● **Dokumenttext**:
<<<<

Gelbwesten inspirieren Proteste in Nahost

Kersten Knipp | Emad Hassan
12. Dezember 2018

Frankreichs Protestbewegung wird in der arabischen Welt genau beobachtet. In einigen Ländern haben sich junge Menschen zu ähnlichen Kundgebungen motivieren lassen. Die Regierungen der Region sind nervös.

Irak Basra Gelbwesten Protest
Paris? Marseille? Lyon? Nein, das ist Basra im Südirak am 4. Dezember 2018Bild: picture-alliance/AP Photo/N. al-Jurani

Gelbe Westen streng verboten. Man darf sie nicht tragen und erst recht nicht verkaufen. Denn Gelb, das ist auch in Ägypten seit einigen Tagen die Farbe von Protest, Einspruch, Aufstand. Die Bewegung der "gilets jaunes", der "Gelbwesten", deren Mitglieder sich in Frankreich den Steuererhöhungsplänen von Präsident Macron entgegenstellen, könnte auch die Ägypter in Protestlaune versetzen.

Das jedenfalls fürchten die Behörden des nordafrikanischen Landes, die vorsorglich ihre Polizisten in die Straßen entsandt haben - auch wenn sie vorerst nur Station bei jenen Unternehmern machen, die ihr Geld mit dem Verkauf von Berufskleidung verdienen, nicht zuletzt mit dem von gelben Sicherheitswesten, die auch in Ägypten bei gefährlichen Arbeiten, insbesondere im Straßenverkehr getragen werden.

Polizisten hätten sie aufgefordert, keine gelben Westen mehr zu verkaufen, berichteten Anfang der Woche Verkäufer aus Kairo und Alexandria dem Nachrichtensender Al-Jazeera. "Als wir fragten, warum, antworteten sie, das seien die Befehle." Ein anderer Verkäufer erklärte, die Regierung befürchte offenbar eine Wiederbelebung der Proteste von 2011, inspiriert durch die Szenen aus Frankreich.

In Ägypten werden Erinnerungen an den "Arabischen Frühling" wach: Szene aus Kairo 2011Bild: picture alliance/dpa

"Frankreich hat sich verändert"

In der arabischen Presse werden die Proteste der französischen Gelbwesten aufmerksam beobachtet. Zwar beschränkten sich die Anhänger auf soziale Forderungen, heißt es in der in London erscheinenden "Al-Araby al-jadeed". Die eher liberale Zeitung gibt ihre Sympathie für die Demonstranten deutlich zu erkennen, stellt aber angesichts der Wucht der Proteste fest: "Frankreich hat sich verändert, und der Rest Europas könnte folgen."

>>>>

● **Gegebene Daten**:

<<<<

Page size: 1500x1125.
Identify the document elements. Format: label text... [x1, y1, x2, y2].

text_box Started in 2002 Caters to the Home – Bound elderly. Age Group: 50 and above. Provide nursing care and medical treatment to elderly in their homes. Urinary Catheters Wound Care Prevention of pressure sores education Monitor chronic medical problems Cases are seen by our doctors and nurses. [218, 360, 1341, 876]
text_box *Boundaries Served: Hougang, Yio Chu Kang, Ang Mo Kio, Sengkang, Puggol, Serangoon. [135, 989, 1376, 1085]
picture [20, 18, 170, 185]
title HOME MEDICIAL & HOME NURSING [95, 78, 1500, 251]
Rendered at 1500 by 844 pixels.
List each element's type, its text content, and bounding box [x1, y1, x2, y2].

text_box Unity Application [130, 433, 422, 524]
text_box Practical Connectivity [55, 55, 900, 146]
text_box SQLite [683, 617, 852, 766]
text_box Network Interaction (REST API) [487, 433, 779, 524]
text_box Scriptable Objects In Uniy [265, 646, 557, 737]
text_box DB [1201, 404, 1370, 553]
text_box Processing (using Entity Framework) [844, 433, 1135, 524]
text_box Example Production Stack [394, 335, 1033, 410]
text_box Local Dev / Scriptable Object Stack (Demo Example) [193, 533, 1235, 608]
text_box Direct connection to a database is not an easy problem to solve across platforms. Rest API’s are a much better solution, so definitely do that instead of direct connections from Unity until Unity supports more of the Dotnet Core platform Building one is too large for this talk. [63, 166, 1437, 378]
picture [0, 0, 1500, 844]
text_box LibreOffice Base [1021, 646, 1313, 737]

>>>>

● **Ihre Aufgaben**:
• A. Beantworten Sie zum Text über die Gelbwesten-Proteste diese Fragen:
(i) Gegen welche Pläne von Präsident Macron stellen sich die Gelbwesten in Frankreich?
(ii) Welchem Nachrichtensender berichteten Verkäufer aus Kairo und Alexandria?
(iii) In welcher Stadt erscheint die Zeitung „Al-Araby al-jadeed“?
• B. Nehmen Sie den Text über die Gelbwesten-Proteste in Nahost nach seinem letzten Satz wieder auf und führen Sie ihn weiter.
Das Material steht für sich und gehört nicht zum Text.

● **Lösungen je Aufgabe**:
• A.
(i) Gegen seine Steuererhöhungspläne.
(ii) Dem Sender Al-Jazeera.
(iii) In London.

• B.
Den Aufruhr im eigenen Land fürchten die ägyptischen, dem Staat unterstehenden Zeitungen und kommentieren die Proteste in Frankreich kritisch. Sie seien von "verborgenen Händen" angezettelt worden, heißt es etwa in der Zeitung Al-Ahram. Die Botschaft ist klar: Wie derzeit in Frankreich seien auch die Aufstände in Ägypten von 2011 das Werk fremder Saboteure gewesen. Die Legitimität der damaligen Aufstände, so die unausgesprochene Schlussfolgerung, sei daher zweifelhaft.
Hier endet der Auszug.